In this work, a novel biocatalytic process for the production of 7-methylxanthines from theobromine, an economic feedstock has been developed. Bench scale production of 7-methlxanthine has been demonstrated. The biocatalytic process used in this work operates at 30 OC and atmospheric pressure, and is environmentally friendly. The biocatalyst was E. coli BL21(DE3) engineered with ndmB/D genes combinations. These modifications enabled specific N7- demethylation of theobromine to 7-methylxanthine. This production process consists of uniform fermentation conditions with a specific metabolically engineered strain, uniform induction of specific enzymes for 7-methylxanthine production, uniform recovery and preparation of biocatalyst for reaction and uniform recovery of pure 7-methylxanthine.    Many E. coli BL21(DE3) strains metabolically engineered with single and/or multiple ndmB/D genes were tested for catalytic activity, and the best strains which had the higher activity were chosen to carry out the N-demethylation reaction of theobromine.
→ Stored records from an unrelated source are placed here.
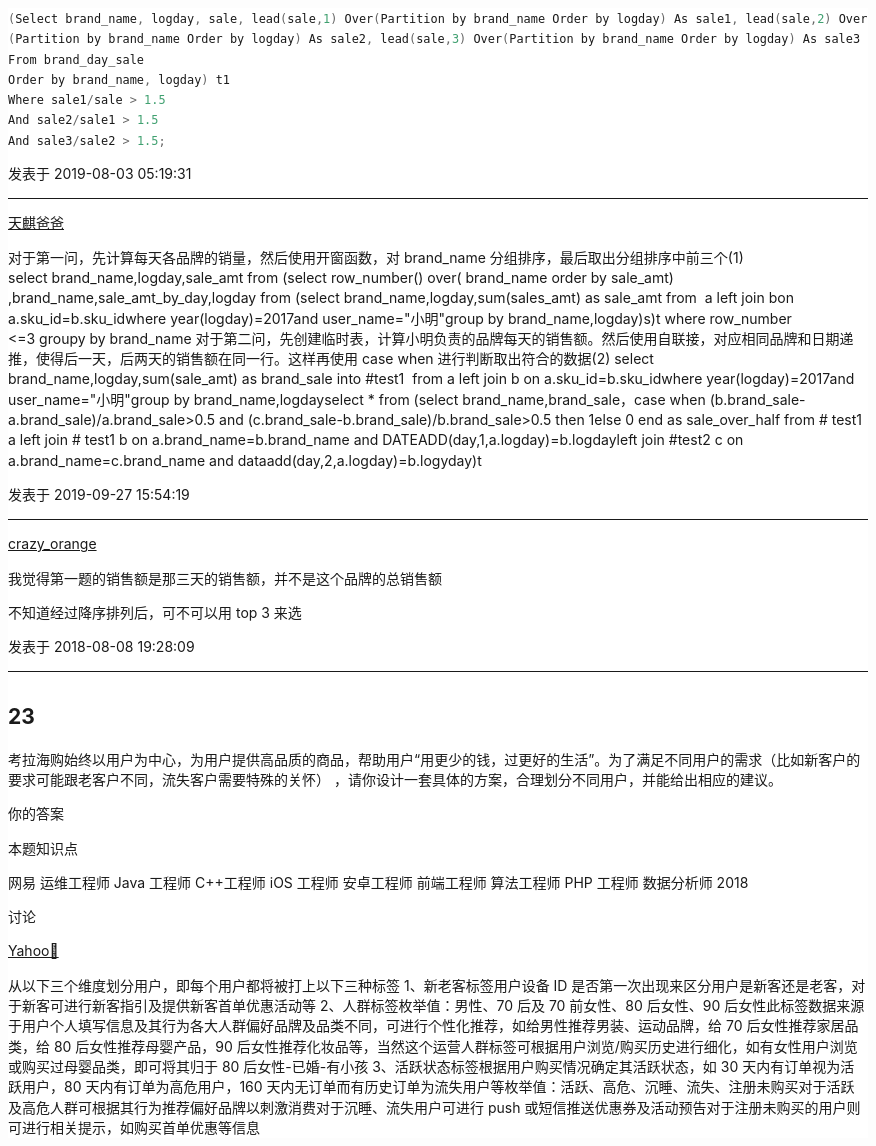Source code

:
 ```cpp
(Select brand_name, logday, sale, lead(sale,1) Over(Partition by brand_name Order by logday) As sale1, lead(sale,2) Over(Partition by brand_name Order by logday) As sale2, lead(sale,3) Over(Partition by brand_name Order by logday) As sale3
From brand_day_sale
Order by brand_name, logday) t1
Where sale1/sale > 1.5
And sale2/sale1 > 1.5
And sale3/sale2 > 1.5;
```

 发表于 2019-08-03 05:19:31

* * *

[天麒爸爸](https://www.nowcoder.com/profile/603572593)

对于第一问，先计算每天各品牌的销量，然后使用开窗函数，对 brand_name 分组排序，最后取出分组排序中前三个(1)  select brand_name,logday,sale_amt from (select row_number() over( brand_name order by sale_amt) ,brand_name,sale_amt_by_day,logday from (select brand_name,logday,sum(sales_amt) as sale_amt from  a left join bon a.sku_id=b.sku_idwhere year(logday)=2017and user_name="小明"group by brand_name,logday)s)t where row_number <=3 groupy by brand_name 对于第二问，先创建临时表，计算小明负责的品牌每天的销售额。然后使用自联接，对应相同品牌和日期递推，使得后一天，后两天的销售额在同一行。这样再使用 case when 进行判断取出符合的数据(2) select brand_name,logday,sum(sale_amt) as brand_sale into #test1  from a left join b on a.sku_id=b.sku_idwhere year(logday)=2017and user_name="小明"group by brand_name,logdayselect * from (select brand_name,brand_sale，case when (b.brand_sale-a.brand_sale)/a.brand_sale>0.5 and (c.brand_sale-b.brand_sale)/b.brand_sale>0.5 then 1else 0 end as sale_over_half from # test1 a left join # test1 b on a.brand_name=b.brand_name and DATEADD(day,1,a.logday)=b.logdayleft join #test2 c on a.brand_name=c.brand_name and dataadd(day,2,a.logday)=b.logyday)t 

发表于 2019-09-27 15:54:19

* * *

[crazy_orange](https://www.nowcoder.com/profile/2320897)

我觉得第一题的销售额是那三天的销售额，并不是这个品牌的总销售额

不知道经过降序排列后，可不可以用 top 3 来选

发表于 2018-08-08 19:28:09

* * *

## 23

考拉海购始终以用户为中心，为用户提供高品质的商品，帮助用户“用更少的钱，过更好的生活”。为了满足不同用户的需求（比如新客户的要求可能跟老客户不同，流失客户需要特殊的关怀） ，请你设计一套具体的方案，合理划分不同用户，并能给出相应的建议。

你的答案

本题知识点

网易 运维工程师 Java 工程师 C++工程师 iOS 工程师 安卓工程师 前端工程师 算法工程师 PHP 工程师 数据分析师 2018

讨论

[Yahoo🐷](https://www.nowcoder.com/profile/5608921)

从以下三个维度划分用户，即每个用户都将被打上以下三种标签 1、新老客标签用户设备 ID 是否第一次出现来区分用户是新客还是老客，对于新客可进行新客指引及提供新客首单优惠活动等 2、人群标签枚举值：男性、70 后及 70 前女性、80 后女性、90 后女性此标签数据来源于用户个人填写信息及其行为各大人群偏好品牌及品类不同，可进行个性化推荐，如给男性推荐男装、运动品牌，给 70 后女性推荐家居品类，给 80 后女性推荐母婴产品，90 后女性推荐化妆品等，当然这个运营人群标签可根据用户浏览/购买历史进行细化，如有女性用户浏览或购买过母婴品类，即可将其归于 80 后女性-已婚-有小孩 3、活跃状态标签根据用户购买情况确定其活跃状态，如 30 天内有订单视为活跃用户，80 天内有订单为高危用户，160 天内无订单而有历史订单为流失用户等枚举值：活跃、高危、沉睡、流失、注册未购买对于活跃及高危人群可根据其行为推荐偏好品牌以刺激消费对于沉睡、流失用户可进行 push 或短信推送优惠券及活动预告对于注册未购买的用户则可进行相关提示，如购买首单优惠等信息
Strain pBD2dDB had the highest activity for the production of 7-methylxanthine from theobromine. That strain was used to find the optimum amount of cells required to achieve complete conversion of theobromine to 7-methylxanthine within two hours. It was found that the optimum concentration of pBD2dDB strain to achieve 100% conversion of 0.5 mM theobromine to 7-methylxanthine was 5 mg/mL. The cell growth of pBD2dDB strain was studied using two different growth media, (Luria-Bertani Broth and Super Broth). Super broth was found to be the best medium to produce the highest amount of cell paste (1.5 g). Subsequently, the process was scaled up in which 2 L reaction volume was used to produce 7-methylxanthine (100% conversion) from 0.5 mM theobromine catalyzed by pBD2dDB strain. The reactions was carried out at 30 oC and 250 rpm shaker speed, and the reaction medium was 50 mM potassium phosphate buffer (pH=7). 7-methylxanthines was separated by preparative chromatography with high recovery, and the product solution was collected, purified by drying at 120-140 oC for 4 hours and, recovered (127 mg). Purity of the isolated 7-methylxanthine was comparable to authentic standards with no contaminant peaks, as observed by HPLC, LC-MS, and NMR.